Square-Jawed George adored Genevieve above all the other rabbits in the warren. Splendidly, Genevieve admired George’s muscular haunches and his strong, decisive chin. Square-Jawed George and Genevieve would often lie among the primroses under the old willow tree and read poetry to each other, or go strolling ardently by the river. Sometimes they would skip and scamper through the meadow, laughing and laughing as if they were the first bunnies ever to have loved.
But this wasn’t enough love even for two so star-crossed as they, even for two who had his moon rising in her Sagittarius. Their love grew and grew until pretty soon it was nauseating the whole warren. Square-Jawed George and Genevieve would walk the wooded meadow as lovers do, lost in each other’s eyes, occasionally knocking over toadstool dwellings but oblivious to everything and everyone except their love. As they passed by, in their wake they left dozens of innocent rabbits doubled-up, heaving and retching out their half-nibbled stomach contents in the pleasant meadow flowers. The ladybirds who lived in the toadstools were furious too at having lost yet another housing development cul-de-sac to the lovers. The whole meadow smelled of regurgitated dandelion-stems, and toadstool prices in the area had plummeted. The strain on the community was beginning to show.
The rabbits and ladybirds took their complaints to the warren-council where dark words were muttered and mid-toned discussions screamed, but there seemed to be nothing in the law books which forbade the public exchange of tender lovelinesses between consenting rabbits. It seemed the law’s paws were tied. Maybe it’ll stop when Spring is over, they hoped.
Spring turned to Summer. One Wednesday in July, a hot, stifling day which left even the most equable rabbits grumpy and irritable, the meadow was smelling particularly rank. Square-Jawed George and Genevieve had been even more vomitsome lately. Sweaty bunnies lay here and there in the scorched and scratchy grass, fanning themselves with blighted dock leaves and bickering. Malnutrition from all the vomiting had taken its toll on some of the bunnies. Everywhere ears drooped, teeth rotted and ribs showed painfully through their dull coats. Only Square-Jawed George and Genevieve were still bright of eye and perky of bob-tail. And here they came.
“What shall I compare thee to today, my sweet doe?” trilled Square-jawed George buckfully.
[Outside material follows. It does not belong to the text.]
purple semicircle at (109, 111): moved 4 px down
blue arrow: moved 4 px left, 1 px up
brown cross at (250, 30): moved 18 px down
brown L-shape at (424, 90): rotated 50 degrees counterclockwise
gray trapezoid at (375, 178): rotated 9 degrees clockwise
A summer day’s sooo been done.” But, because his chin was so very decisive, the word came to him almost immediately. “An evening! A summer’s evening!” And Genevieve loved him even more for his easy command of words.
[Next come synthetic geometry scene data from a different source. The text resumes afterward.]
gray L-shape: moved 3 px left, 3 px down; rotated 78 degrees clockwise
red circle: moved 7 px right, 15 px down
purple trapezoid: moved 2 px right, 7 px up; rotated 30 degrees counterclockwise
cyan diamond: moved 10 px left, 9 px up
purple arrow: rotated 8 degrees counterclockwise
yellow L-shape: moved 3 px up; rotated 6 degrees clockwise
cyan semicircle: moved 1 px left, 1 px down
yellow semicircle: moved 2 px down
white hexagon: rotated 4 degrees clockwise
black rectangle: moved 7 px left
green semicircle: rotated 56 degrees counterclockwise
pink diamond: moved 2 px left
“Oh Christ, here they come again!” said one rabbit and the word spread throughout the meadow. “Quick – paws in ears, eyes shut and lalalalalas!
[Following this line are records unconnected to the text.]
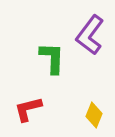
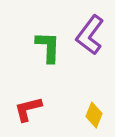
green L-shape: moved 4 px left, 11 px up
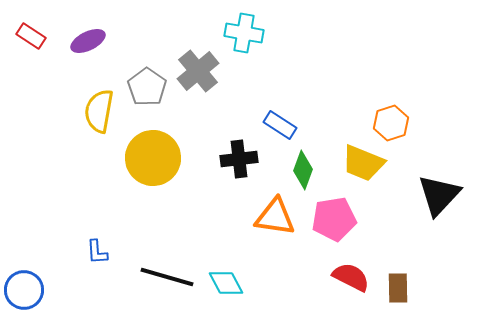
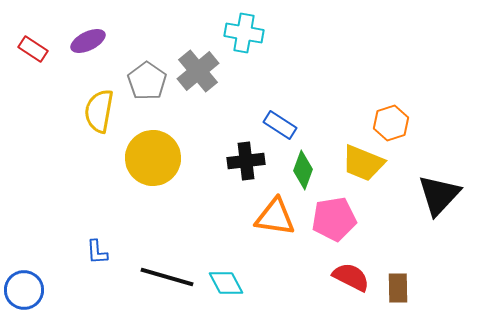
red rectangle: moved 2 px right, 13 px down
gray pentagon: moved 6 px up
black cross: moved 7 px right, 2 px down
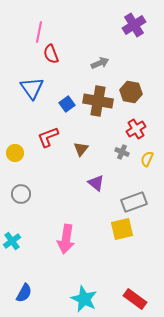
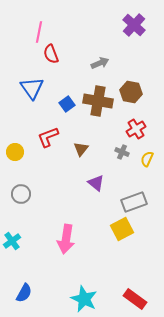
purple cross: rotated 15 degrees counterclockwise
yellow circle: moved 1 px up
yellow square: rotated 15 degrees counterclockwise
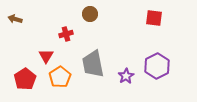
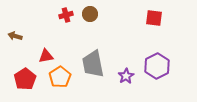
brown arrow: moved 17 px down
red cross: moved 19 px up
red triangle: rotated 49 degrees clockwise
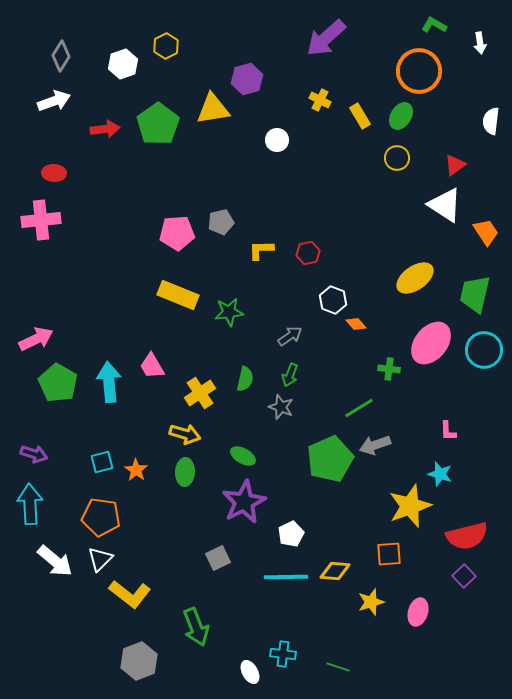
But the mood was different in the meadow today. The rabbits didn’t put their paws in their ears or shut their eyes or do lalalalas. Instead, it was very, very quiet, each rabbit straining to hear what the lovers were saying as they passed, as if masochism were the new arugula. Here and there a bunny eye glinted. Square-Jawed George and Genevieve lolloped on, not seeing or hearing anything but themselves.
And something snapped. it was impossible to say who started it, only that an electrifying twitch-nerve surged through the watching rabbits like a sort of murderous Mexican wave and all 700 rabbits sprang forward in a fury, launching themselves at the lovers with their teeth bared.
Long after the fluff had settled, and the blood trickled away into the soil, long after the crows had done for the remains of the tragic pair, I, an old, old owl, who had seem it all come to pass from my high forest perch by the meadow would gather my grandowlets around me and tell them the tale of Square-Jawed George and Genevieve.
“Why did they have to die?” they would sob, doing little owl droppings of despair all over my nice rug.
And I would shake my wise old head, as I handed them buckets of water and disinfectant to clean up.
“They were too beautiful for this world.” I would whisper, my eyes shining with brine. And I would turn away from my darlings then, and all the old guilt would come flooding back. The guilt about how good the lovers’ little hearts had tasted as, unseen, I plucked them from their breasts before the crows came for their broken bodies.